S’il faut en croire « Le Parisien » du vendredi 28 décembre, Daniel Buren menacerait de démonter ses « colonnes » du Palais Royal. En cause: l’Etat qui, affirme-t-il, n’assure pas correctement l’entretien des lieux: « Les couleurs des colonnes noir et blanche sont passées, la rivière d’eau sous les grilles est asséchée, les spots de lumière colorée sont hors service. » Bref son bébé va mal et, nous dit l’article, « cela fait mal à son créateur »
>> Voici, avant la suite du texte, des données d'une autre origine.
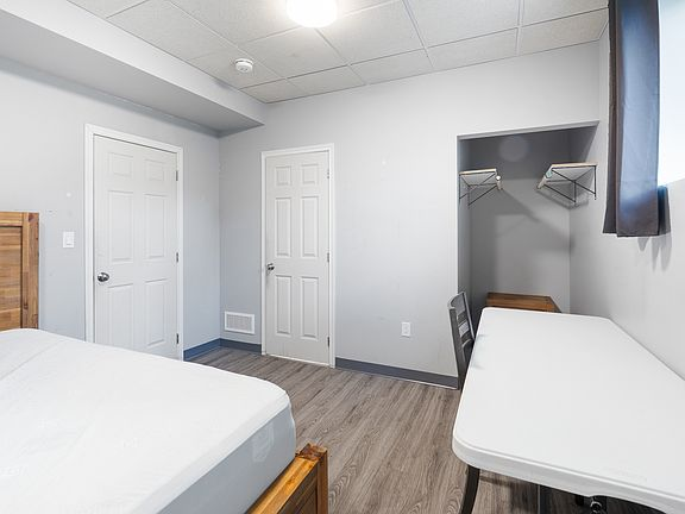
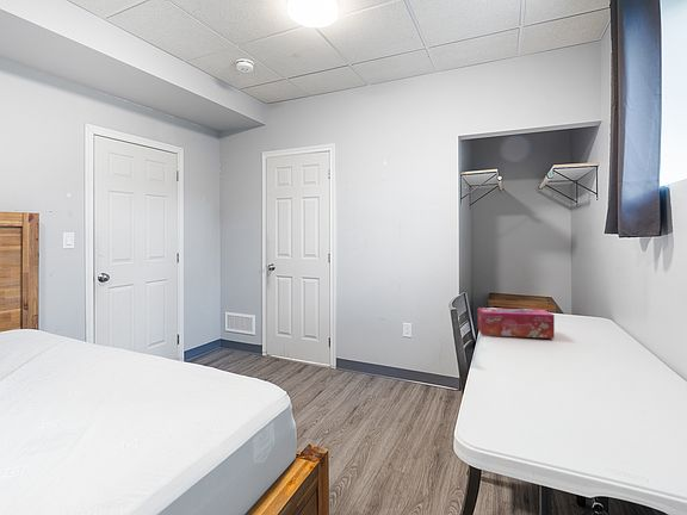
+ tissue box [477,306,556,340]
Daniel Buren accuse l’État, propriétaire et en charge de l’entretien de cette « oeuvre » (?!), de ne pas assumer ses responsabilités. Il se déclare « furieux » et ne craint pas d’entamer un bras de fer avec les autorités: « J’irai jusqu’au bout, même si le bout, c’est la destruction… » s’insurge-t-il, en déplorant l’état des ampoules et des pompes à eau, « abandonnées depuis huit ans »…. »La moitié de mon oeuvre est saccagée, c’est comme si on coupait un tableau en deux. »
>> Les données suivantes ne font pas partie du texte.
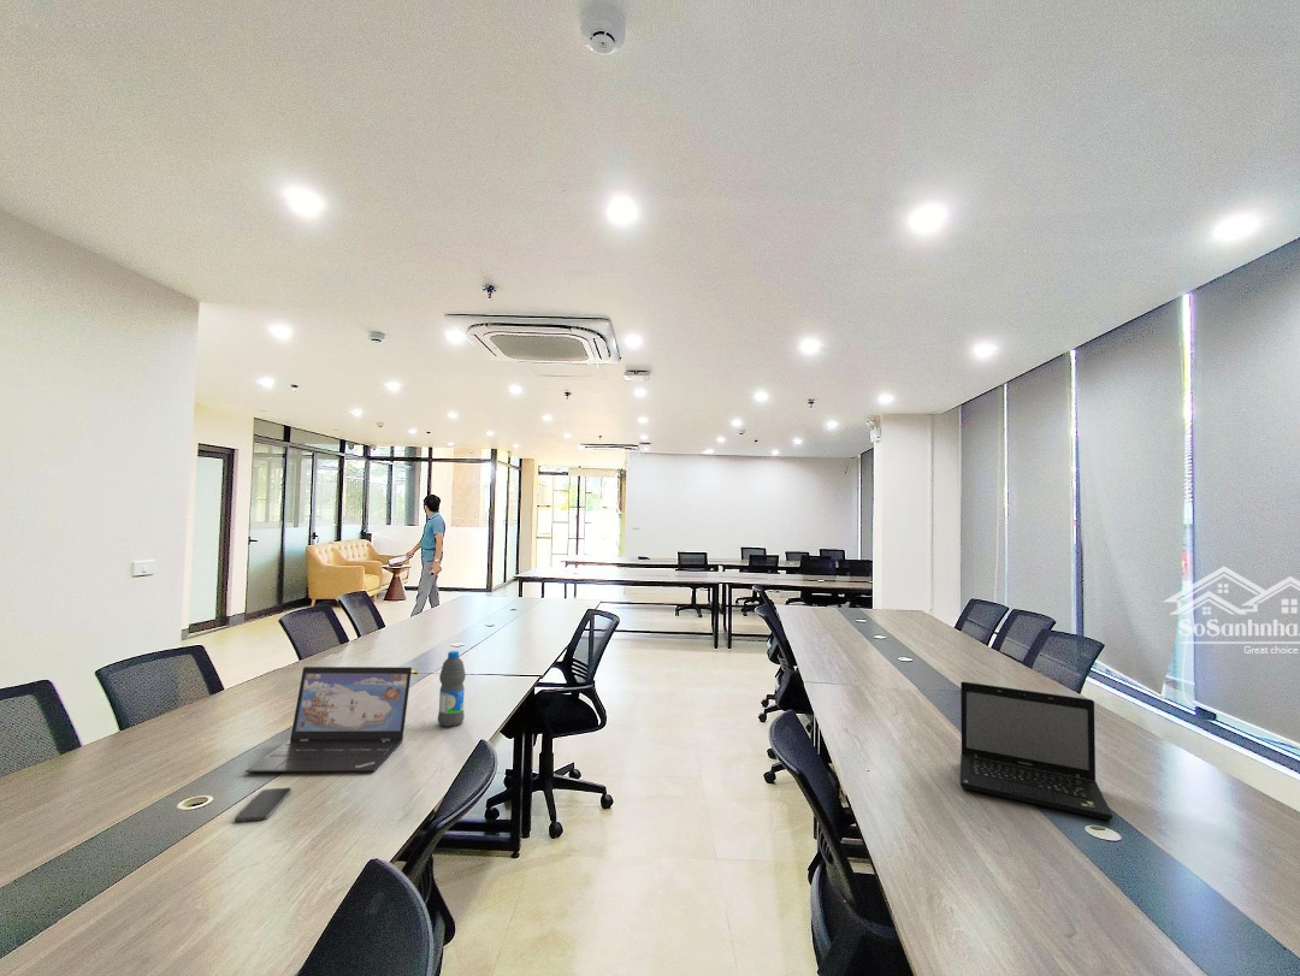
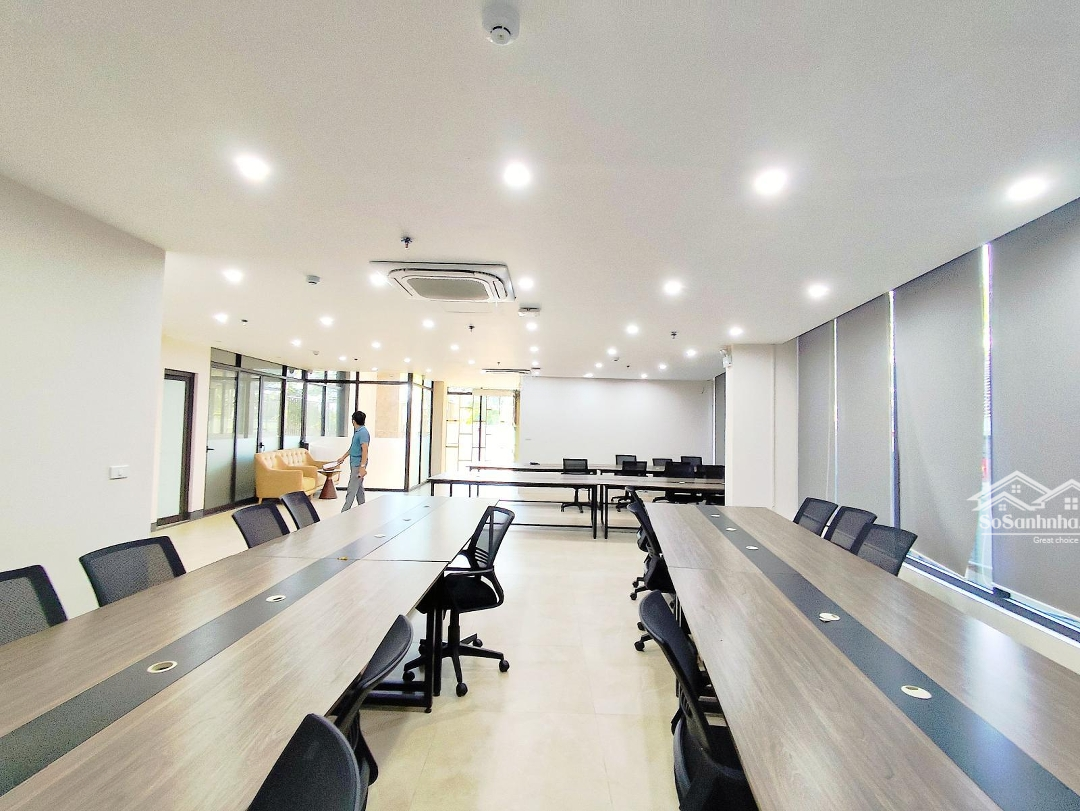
- laptop [244,666,413,774]
- smartphone [234,787,292,823]
- laptop [959,680,1115,821]
- water bottle [437,650,467,728]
Que veut-il qu’on lui réponde? Nous faisons partie de ce fort courant, probablement majoritaire si l’opinion eut été consultée d’une façon ou d’une autre, qui dès le début a été hostile à l’installation de « l’oeuvre »de Buren dans les Jardins du Palais Royal. Tout simplement parce que ce beau monument formant un tout, cohérent et harmonieux, il était de toute façon inutile de lui adjoindre ce qu’on présentait comme une nouvelle oeuvre d’art. Quand bien même aurait-elle rallié tous les suffrages (ce qui est évidemment très loin d’être le cas…) on sait que la perfection n’ajoute rien a la perfection. A la rigueur, l’oeuvre aurait-elle été belle, on n’avait qu’à la mettre ailleurs, et creer ainsi un nouvel endroit dédié à la beauté dans la Capitale. Mais l’installer là (1), en plein coeur de cet ensemble, c’était -et c’est toujours….- le défigurer et des-embellir Paris…..
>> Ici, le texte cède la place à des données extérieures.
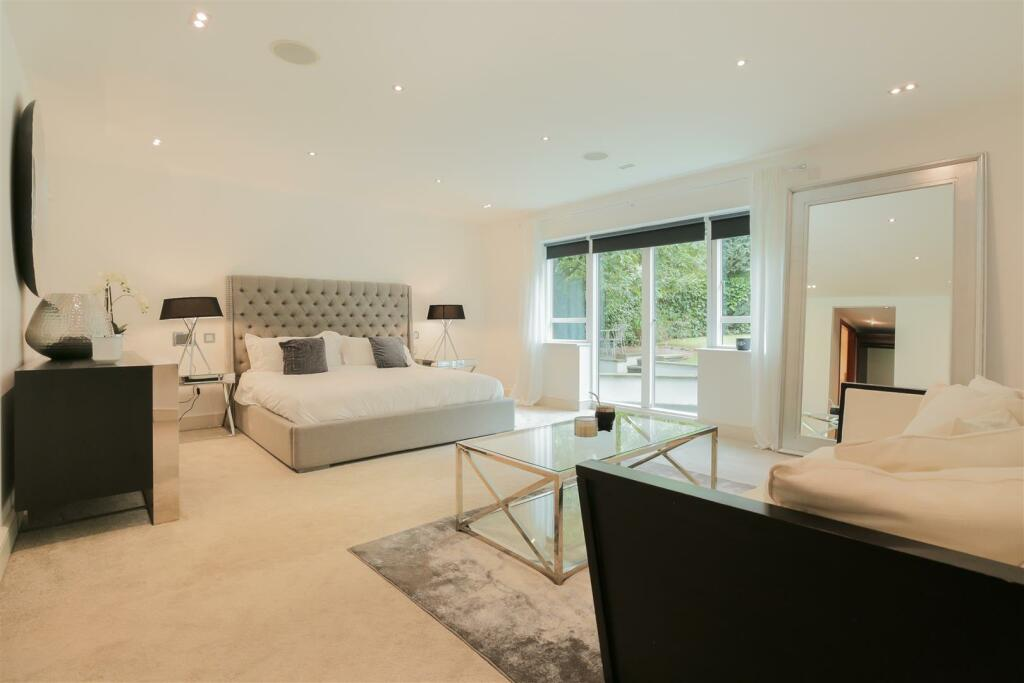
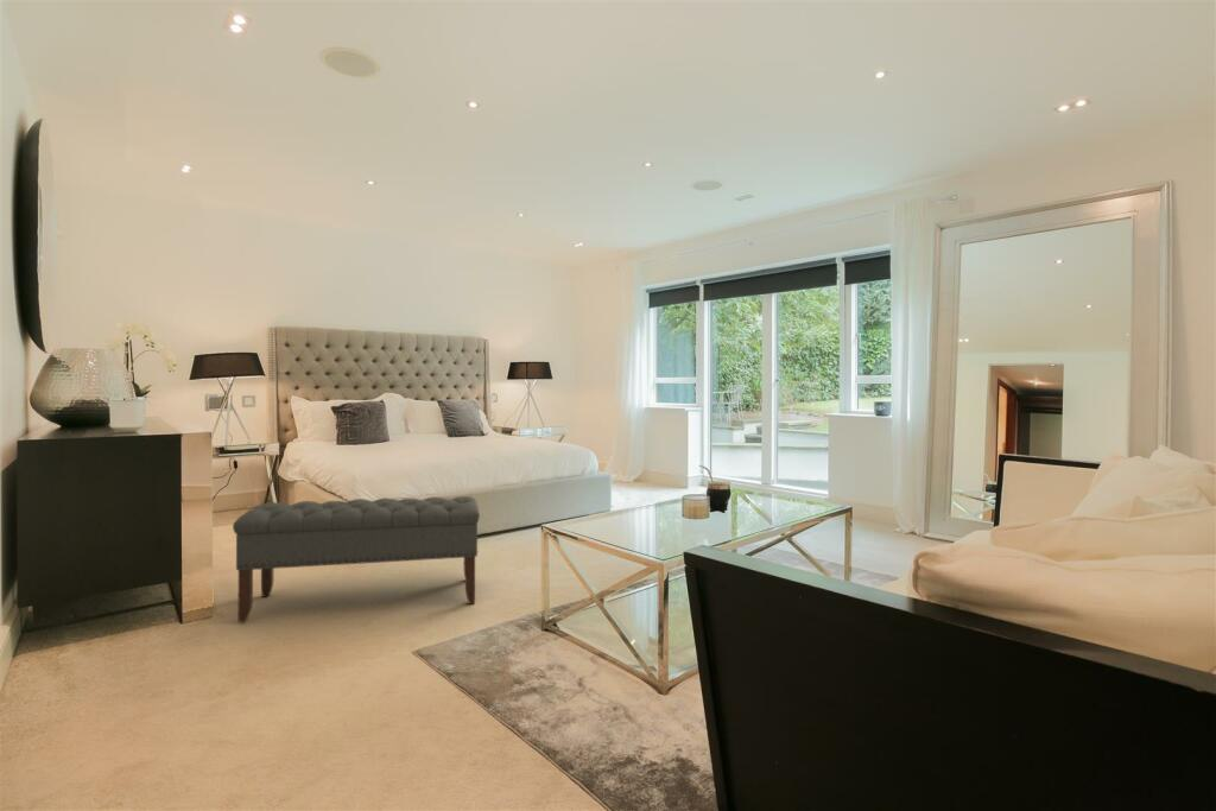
+ bench [232,495,481,623]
Or, le saccage artistique, le crime esthétique ayant eu lieu, voilà donc que nous apprenons, à peine vingt ans après, qu’en plus toute cette laideur et ce mauvais goût ne tiennent pas la distance et se trouvent dans un état pitoyable. Buren qui avait fait une bonne affaire en fourguant son « truc »à un Ministère peu économe de nos deniers (2) veut donc qu’après avoir claqué un fric fou pour l’acheter on détourne à son seul profit, pour des travaux non nécessaires stricto sensu, un argent qui manque déjà cruellement ailleurs: il est de notoriété publique que des dizaines de merveilleux bâtiments de notre Patrimoine sont d’ores et déjà en grand péril -pour certains d’écroulement pur et simple- faute d’un simple entretien courant! on croit rêver!
On sait que, pour Vitruve, un monument devait réunir trois caractéristiques pour mériter pleinement ce nom: « Utilitas, Firmitas, Venustas. »,c’est à dire être utile, solide et beau. Si l’on applique ces critères aux colonnes de Buren, on voit bien qu’elles ne satisfont ni au premier ni au second, le troisième étant très largement contesté…Qu’en conclure? Et si tout simplement, puisque le sieur Buren veut les démonter, on le laissait faire? Évidemment, cela resterait pour ce qui est du passé comme un gros « ratage », mais au moins en aurait-on fini avec cette verrue qui défigure l’un des endroits les plus agréables de la Capitale…..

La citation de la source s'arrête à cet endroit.